Otra señal de inmadurez es convertir todo en drama o competencia. Un comentario pequeño se transforma en una discusión larga, aparecen comparaciones con otras relaciones o con el pasado, y los celos surgen sin motivo. La mujer madura, en cambio, mide los problemas según su verdadera importancia y no necesita exagerarlos para sentirse atendida. Responder al tamaño real del problema y validar lo que siente sin alimentar la exageración es la forma de mantener la calma y evitar el desgaste emocional. El amor no se mide por la intensidad del conflicto, sino por la capacidad de resolverlo con equilibrio.

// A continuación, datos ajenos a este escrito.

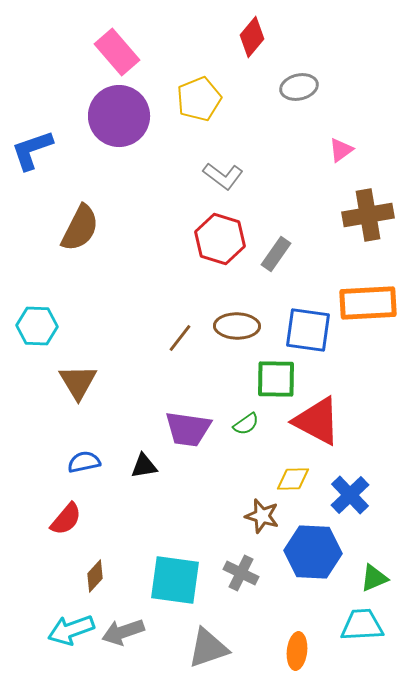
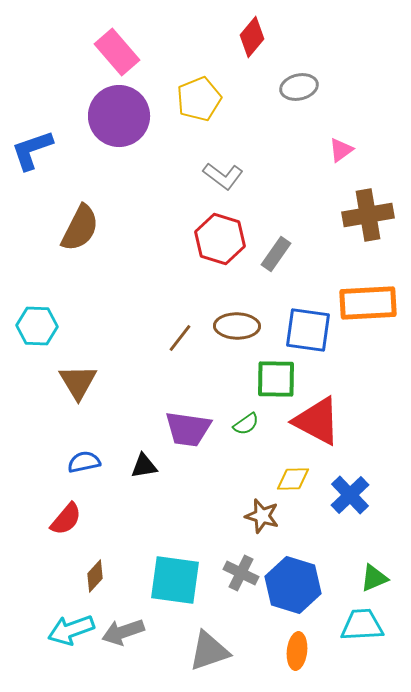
blue hexagon: moved 20 px left, 33 px down; rotated 14 degrees clockwise
gray triangle: moved 1 px right, 3 px down
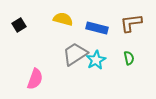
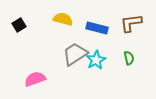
pink semicircle: rotated 130 degrees counterclockwise
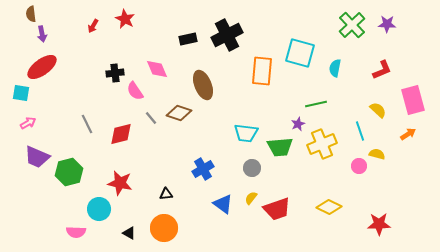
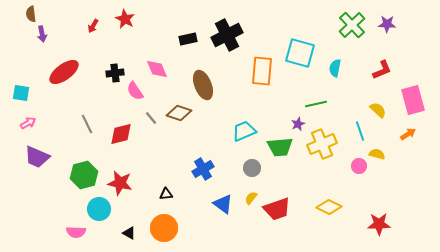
red ellipse at (42, 67): moved 22 px right, 5 px down
cyan trapezoid at (246, 133): moved 2 px left, 2 px up; rotated 150 degrees clockwise
green hexagon at (69, 172): moved 15 px right, 3 px down
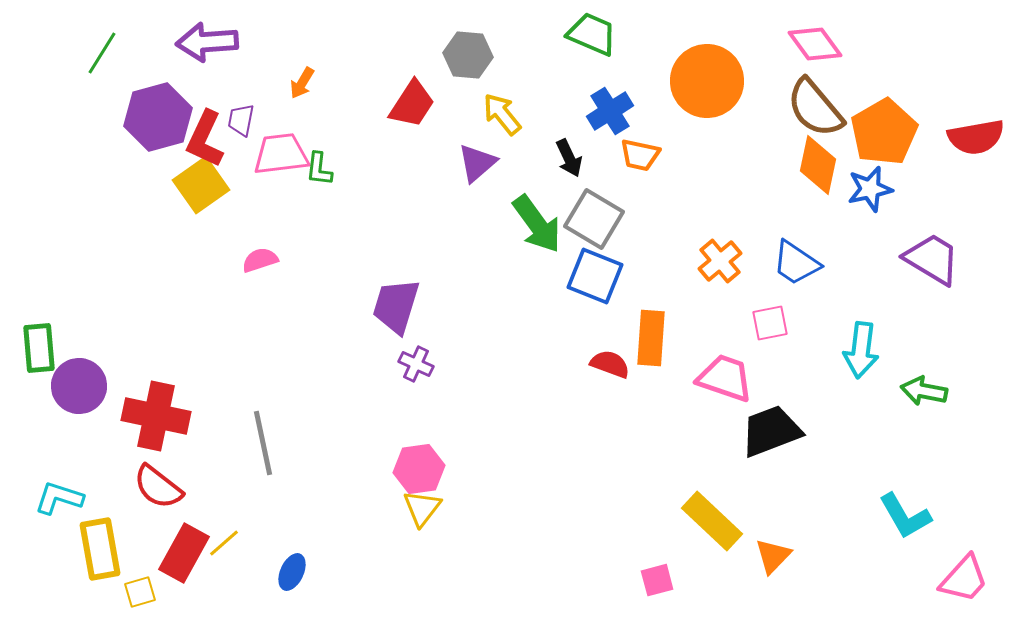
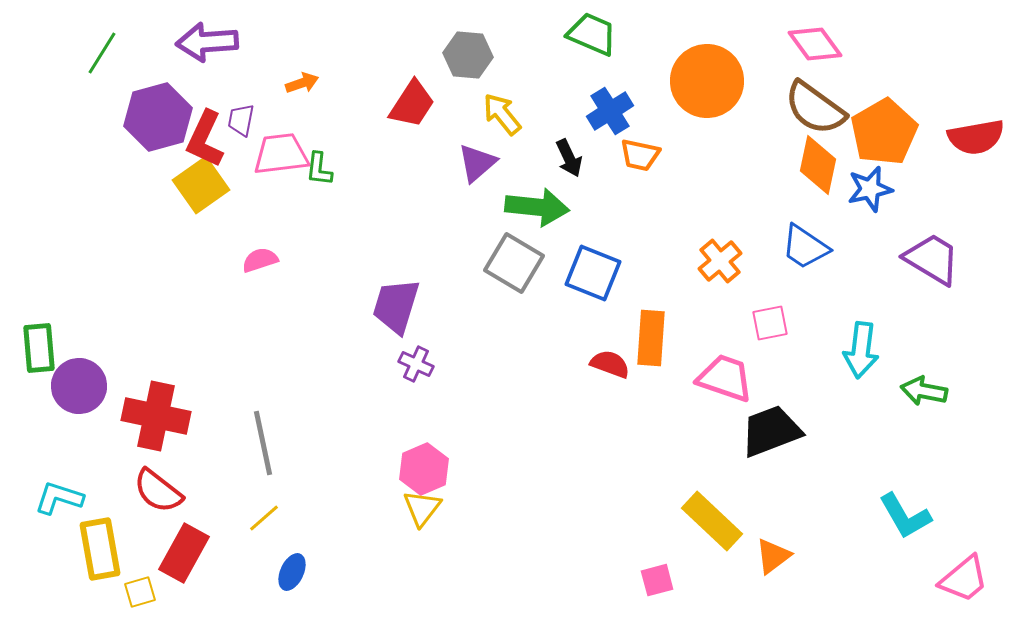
orange arrow at (302, 83): rotated 140 degrees counterclockwise
brown semicircle at (815, 108): rotated 14 degrees counterclockwise
gray square at (594, 219): moved 80 px left, 44 px down
green arrow at (537, 224): moved 17 px up; rotated 48 degrees counterclockwise
blue trapezoid at (796, 263): moved 9 px right, 16 px up
blue square at (595, 276): moved 2 px left, 3 px up
pink hexagon at (419, 469): moved 5 px right; rotated 15 degrees counterclockwise
red semicircle at (158, 487): moved 4 px down
yellow line at (224, 543): moved 40 px right, 25 px up
orange triangle at (773, 556): rotated 9 degrees clockwise
pink trapezoid at (964, 579): rotated 8 degrees clockwise
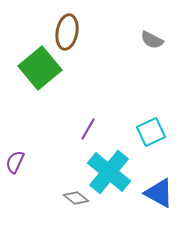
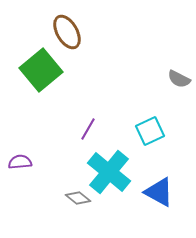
brown ellipse: rotated 40 degrees counterclockwise
gray semicircle: moved 27 px right, 39 px down
green square: moved 1 px right, 2 px down
cyan square: moved 1 px left, 1 px up
purple semicircle: moved 5 px right; rotated 60 degrees clockwise
blue triangle: moved 1 px up
gray diamond: moved 2 px right
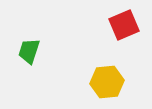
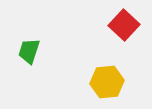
red square: rotated 24 degrees counterclockwise
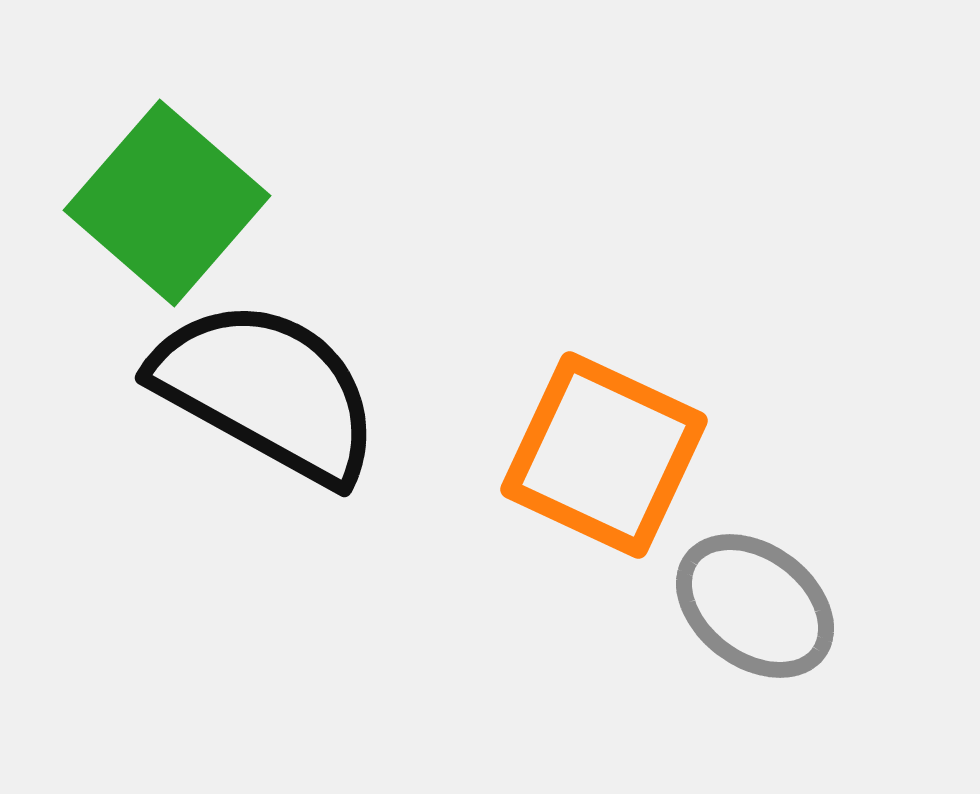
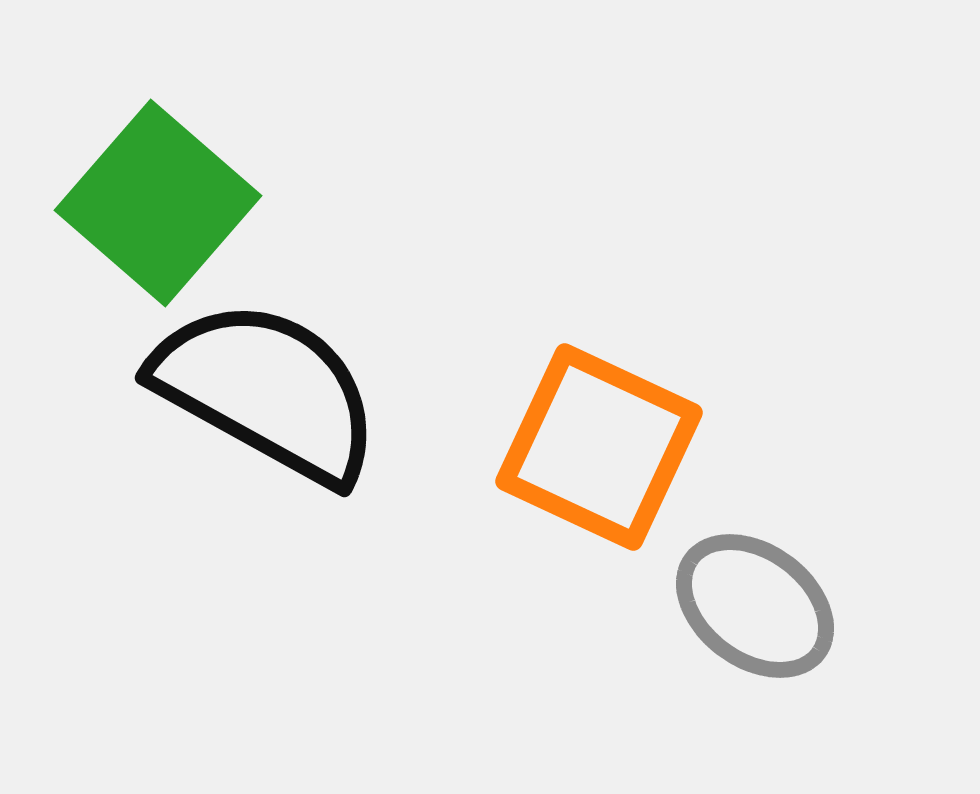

La tercera señal es colocarse siempre en el papel de víctima. La inmadura nunca reconoce su parte en los problemas y culpa al otro de todo lo que ocurre. La mujer madura, por el contrario, puede admitir sus errores y entender que reconocerlos no la hace débil, sino alguien con quien se puede construir. Hablar de soluciones en lugar de discutir culpas abre la puerta a un crecimiento compartido. La madurez se aprende, no es un don innato. Muchas personas nunca tuvieron herramientas para manejar sus emociones, pero si alguien reconoce sus fallas y quiere trabajar en ellas, hay posibilidades de avanzar. Si las niega y culpa al otro por señalarlas, esa actitud ya es una respuesta en sí misma.